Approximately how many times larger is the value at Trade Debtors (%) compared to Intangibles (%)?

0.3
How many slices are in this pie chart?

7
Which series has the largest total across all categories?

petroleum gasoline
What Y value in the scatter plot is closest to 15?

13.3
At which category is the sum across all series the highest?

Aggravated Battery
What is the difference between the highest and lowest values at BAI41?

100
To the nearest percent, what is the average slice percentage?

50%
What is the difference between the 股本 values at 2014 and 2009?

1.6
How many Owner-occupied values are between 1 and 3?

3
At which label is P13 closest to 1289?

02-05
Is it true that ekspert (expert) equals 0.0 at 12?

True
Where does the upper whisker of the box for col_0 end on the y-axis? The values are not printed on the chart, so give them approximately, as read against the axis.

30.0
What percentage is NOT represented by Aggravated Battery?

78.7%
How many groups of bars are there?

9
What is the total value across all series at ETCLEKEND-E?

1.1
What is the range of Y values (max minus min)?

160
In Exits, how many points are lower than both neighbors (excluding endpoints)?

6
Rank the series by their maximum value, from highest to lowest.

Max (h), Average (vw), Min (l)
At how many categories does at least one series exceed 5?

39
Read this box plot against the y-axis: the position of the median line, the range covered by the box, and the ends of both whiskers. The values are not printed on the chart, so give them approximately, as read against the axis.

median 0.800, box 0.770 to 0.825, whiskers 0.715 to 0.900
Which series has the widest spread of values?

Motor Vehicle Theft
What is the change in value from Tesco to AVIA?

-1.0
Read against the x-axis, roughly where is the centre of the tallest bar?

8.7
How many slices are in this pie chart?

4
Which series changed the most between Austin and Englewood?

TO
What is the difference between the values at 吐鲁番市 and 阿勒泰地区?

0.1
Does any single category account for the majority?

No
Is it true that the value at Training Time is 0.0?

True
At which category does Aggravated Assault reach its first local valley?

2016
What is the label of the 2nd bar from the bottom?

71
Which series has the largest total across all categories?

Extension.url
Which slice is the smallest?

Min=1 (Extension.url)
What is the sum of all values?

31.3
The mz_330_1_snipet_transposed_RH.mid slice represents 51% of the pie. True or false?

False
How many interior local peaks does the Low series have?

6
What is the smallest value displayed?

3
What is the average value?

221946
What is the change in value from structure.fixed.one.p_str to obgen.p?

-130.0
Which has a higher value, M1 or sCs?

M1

### WHAT TO DO
Pull out every line of the data above that contains the word "median", and copy each of those lines in full.

### RESPONSE
Read this box plot against the y-axis: the position of the median line, the range covered by the box, and the ends of both whiskers. The values are not printed on the chart, so give them approximately, as read against the axis.
median 0.800, box 0.770 to 0.825, whiskers 0.715 to 0.900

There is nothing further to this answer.